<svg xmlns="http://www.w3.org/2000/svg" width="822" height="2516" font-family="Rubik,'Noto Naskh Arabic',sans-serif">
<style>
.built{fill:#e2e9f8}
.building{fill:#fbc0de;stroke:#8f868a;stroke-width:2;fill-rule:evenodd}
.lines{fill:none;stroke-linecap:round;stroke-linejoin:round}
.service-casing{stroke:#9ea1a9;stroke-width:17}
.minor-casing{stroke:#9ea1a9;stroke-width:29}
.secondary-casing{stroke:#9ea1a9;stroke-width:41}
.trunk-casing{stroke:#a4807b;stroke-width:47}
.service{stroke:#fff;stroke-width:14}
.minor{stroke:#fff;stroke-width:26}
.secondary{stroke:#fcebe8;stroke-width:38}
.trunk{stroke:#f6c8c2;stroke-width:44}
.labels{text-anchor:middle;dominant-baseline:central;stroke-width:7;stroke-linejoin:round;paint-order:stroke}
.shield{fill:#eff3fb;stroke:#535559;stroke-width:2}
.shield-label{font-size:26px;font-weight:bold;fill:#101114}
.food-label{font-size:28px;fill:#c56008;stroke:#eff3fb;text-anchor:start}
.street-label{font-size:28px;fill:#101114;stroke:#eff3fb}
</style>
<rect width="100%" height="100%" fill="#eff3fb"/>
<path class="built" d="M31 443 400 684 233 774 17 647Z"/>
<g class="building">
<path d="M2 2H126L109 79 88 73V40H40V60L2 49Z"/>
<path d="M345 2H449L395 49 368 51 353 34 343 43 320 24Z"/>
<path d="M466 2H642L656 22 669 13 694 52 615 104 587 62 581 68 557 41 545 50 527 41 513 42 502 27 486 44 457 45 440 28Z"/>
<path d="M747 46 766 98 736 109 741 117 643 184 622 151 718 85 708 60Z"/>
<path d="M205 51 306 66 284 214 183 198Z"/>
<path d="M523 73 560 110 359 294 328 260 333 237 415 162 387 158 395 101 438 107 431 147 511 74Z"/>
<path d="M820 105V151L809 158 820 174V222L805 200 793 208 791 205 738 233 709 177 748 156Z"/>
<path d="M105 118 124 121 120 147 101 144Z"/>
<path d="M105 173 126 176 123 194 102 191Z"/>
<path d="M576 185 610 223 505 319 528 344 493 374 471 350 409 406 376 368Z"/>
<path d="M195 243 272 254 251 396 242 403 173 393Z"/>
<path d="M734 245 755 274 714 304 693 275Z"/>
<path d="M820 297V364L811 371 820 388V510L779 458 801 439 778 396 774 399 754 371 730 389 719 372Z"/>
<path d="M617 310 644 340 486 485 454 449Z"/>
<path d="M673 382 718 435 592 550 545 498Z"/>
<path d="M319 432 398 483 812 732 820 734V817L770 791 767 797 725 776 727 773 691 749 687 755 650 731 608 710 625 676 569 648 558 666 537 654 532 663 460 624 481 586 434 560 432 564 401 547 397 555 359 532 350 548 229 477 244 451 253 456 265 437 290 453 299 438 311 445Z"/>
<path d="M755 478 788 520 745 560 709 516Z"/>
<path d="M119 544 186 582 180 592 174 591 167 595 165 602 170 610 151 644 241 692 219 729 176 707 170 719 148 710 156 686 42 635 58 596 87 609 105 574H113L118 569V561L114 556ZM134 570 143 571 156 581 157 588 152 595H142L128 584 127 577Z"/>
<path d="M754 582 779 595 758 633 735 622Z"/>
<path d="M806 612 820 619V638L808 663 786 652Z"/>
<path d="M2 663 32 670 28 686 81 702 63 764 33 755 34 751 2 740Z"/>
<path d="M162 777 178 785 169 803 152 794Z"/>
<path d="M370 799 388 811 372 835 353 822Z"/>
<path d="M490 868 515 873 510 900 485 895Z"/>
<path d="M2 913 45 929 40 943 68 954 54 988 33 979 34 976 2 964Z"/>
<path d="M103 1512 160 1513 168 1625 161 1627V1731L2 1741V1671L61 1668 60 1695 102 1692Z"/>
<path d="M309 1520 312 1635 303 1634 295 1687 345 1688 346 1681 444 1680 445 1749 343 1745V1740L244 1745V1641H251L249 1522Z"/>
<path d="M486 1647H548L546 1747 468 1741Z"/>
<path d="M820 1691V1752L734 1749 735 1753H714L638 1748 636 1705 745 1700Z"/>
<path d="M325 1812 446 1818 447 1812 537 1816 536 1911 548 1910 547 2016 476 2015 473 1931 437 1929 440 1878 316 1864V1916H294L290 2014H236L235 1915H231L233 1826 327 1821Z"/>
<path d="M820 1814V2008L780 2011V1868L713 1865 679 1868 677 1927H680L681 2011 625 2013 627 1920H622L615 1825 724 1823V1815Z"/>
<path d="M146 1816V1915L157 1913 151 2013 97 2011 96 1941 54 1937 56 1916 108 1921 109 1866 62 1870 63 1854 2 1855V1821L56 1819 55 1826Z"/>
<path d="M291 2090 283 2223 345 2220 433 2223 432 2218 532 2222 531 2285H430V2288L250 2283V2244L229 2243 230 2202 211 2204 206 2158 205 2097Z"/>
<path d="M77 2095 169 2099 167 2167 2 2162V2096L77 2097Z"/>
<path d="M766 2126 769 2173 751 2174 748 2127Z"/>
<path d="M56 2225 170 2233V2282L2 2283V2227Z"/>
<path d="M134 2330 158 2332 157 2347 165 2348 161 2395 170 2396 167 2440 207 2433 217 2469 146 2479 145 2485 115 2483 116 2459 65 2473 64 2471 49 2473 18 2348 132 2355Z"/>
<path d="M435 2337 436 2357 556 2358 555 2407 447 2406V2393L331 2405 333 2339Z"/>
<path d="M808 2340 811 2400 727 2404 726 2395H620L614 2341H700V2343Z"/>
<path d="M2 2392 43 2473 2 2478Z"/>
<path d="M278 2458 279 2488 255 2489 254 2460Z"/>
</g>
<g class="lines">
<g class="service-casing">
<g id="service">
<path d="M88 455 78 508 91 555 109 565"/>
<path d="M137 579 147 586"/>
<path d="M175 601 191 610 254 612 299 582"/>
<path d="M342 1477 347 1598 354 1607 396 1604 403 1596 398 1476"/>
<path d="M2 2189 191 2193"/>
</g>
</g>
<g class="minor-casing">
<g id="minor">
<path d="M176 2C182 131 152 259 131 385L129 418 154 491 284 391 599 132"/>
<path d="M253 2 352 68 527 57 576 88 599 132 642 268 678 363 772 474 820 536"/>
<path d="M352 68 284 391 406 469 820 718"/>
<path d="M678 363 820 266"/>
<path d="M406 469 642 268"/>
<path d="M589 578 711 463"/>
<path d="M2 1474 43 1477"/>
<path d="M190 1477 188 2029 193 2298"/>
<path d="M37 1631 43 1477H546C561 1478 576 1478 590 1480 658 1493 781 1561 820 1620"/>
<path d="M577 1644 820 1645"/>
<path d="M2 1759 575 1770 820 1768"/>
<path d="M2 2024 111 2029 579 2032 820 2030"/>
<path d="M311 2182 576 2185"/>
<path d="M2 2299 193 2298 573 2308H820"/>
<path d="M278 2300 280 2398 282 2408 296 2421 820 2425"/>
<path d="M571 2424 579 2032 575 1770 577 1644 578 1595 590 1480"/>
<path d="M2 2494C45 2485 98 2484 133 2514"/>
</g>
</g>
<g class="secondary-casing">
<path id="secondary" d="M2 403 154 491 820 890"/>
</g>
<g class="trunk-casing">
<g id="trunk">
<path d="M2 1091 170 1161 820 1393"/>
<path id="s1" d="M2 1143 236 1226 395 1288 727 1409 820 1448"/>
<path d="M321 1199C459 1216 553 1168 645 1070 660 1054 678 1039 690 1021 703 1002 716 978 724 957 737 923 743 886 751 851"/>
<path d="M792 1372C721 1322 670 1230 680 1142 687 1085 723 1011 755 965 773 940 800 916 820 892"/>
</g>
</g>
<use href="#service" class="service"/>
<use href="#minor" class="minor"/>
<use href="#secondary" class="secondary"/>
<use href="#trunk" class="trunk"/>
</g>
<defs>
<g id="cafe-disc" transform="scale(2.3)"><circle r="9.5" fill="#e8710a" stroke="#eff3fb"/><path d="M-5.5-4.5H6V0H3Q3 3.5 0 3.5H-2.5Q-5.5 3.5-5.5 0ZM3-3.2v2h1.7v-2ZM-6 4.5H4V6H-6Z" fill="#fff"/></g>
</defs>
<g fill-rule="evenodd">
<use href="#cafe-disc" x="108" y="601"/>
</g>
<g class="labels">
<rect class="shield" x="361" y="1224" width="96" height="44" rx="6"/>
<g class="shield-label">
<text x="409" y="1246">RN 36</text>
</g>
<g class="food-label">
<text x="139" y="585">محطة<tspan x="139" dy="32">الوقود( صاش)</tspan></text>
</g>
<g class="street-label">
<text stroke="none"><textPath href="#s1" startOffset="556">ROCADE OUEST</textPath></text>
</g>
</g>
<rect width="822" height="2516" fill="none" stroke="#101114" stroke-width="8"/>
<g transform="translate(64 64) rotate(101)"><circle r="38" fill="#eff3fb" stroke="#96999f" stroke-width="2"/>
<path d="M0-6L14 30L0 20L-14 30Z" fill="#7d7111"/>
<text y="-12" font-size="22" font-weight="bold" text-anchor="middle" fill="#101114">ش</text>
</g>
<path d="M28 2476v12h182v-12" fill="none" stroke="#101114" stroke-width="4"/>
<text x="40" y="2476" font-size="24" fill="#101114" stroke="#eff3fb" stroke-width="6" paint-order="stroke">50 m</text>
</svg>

* Work to complete: Could you return every line from the entries above in which the string "evenodd" occurs?

* Written reply:
.building{fill:#fbc0de;stroke:#8f868a;stroke-width:2;fill-rule:evenodd}
<g fill-rule="evenodd">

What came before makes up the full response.